Instructions to follow:
Each line that contains the word "mismo" is to be copied from the records below.

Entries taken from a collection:

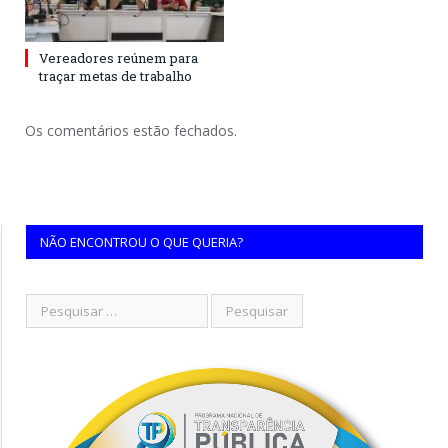
Vereadores reúnem para
traçar metas de trabalho
Os comentários estão fechados.
NÃO ENCONTROU O QUE QUERIA?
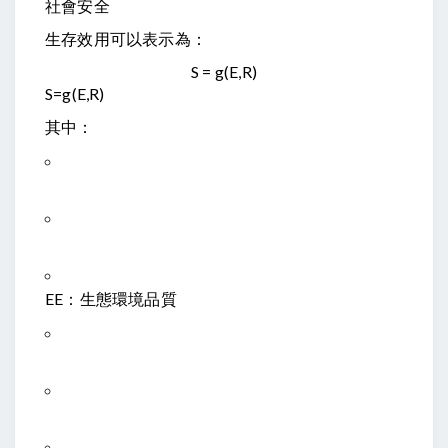
社會安全
生存效用可以表示為：
S = g(E,R)
S
=
g
(
E
,
R
)
其中：
E
E
：生態環境品質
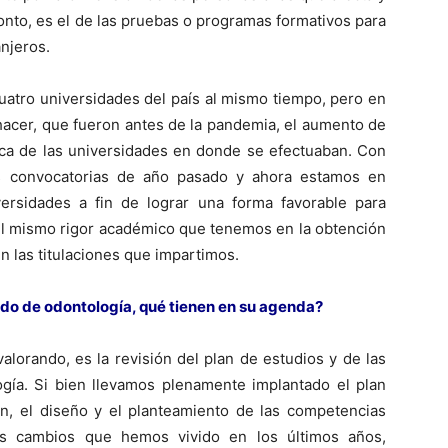
to, es el de las pruebas o programas formativos para
njeros.
uatro universidades del país al mismo tiempo, pero en
hacer, que fueron antes de la pandemia, el aumento de
tica de las universidades en donde se efectuaban. Con
as convocatorias de año pasado y ahora estamos en
ersidades a fin de lograr una forma favorable para
el mismo rigor académico que tenemos en la obtención
 las titulaciones que impartimos.
rado de odontología, qué tienen en su agenda?
alorando, es la revisión del plan de estudios y de las
gía. Si bien llevamos plenamente implantado el plan
ón, el diseño y el planteamiento de las competencias
os cambios que hemos vivido en los últimos años,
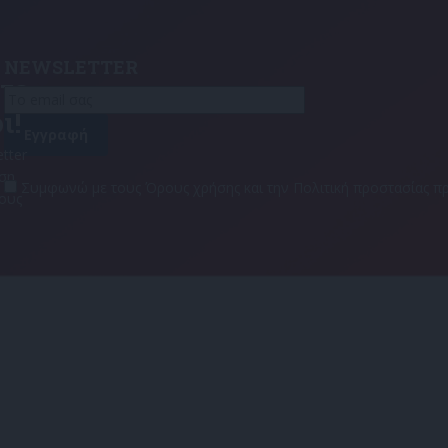
NEWSLETTER
τε
ι!
tter
αση
Συμφωνώ με τους Όρους χρήσης και την Πολιτική προστασίας
τους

Reply to the task:
uatro universidades del país al mismo tiempo, pero en
el mismo rigor académico que tenemos en la obtención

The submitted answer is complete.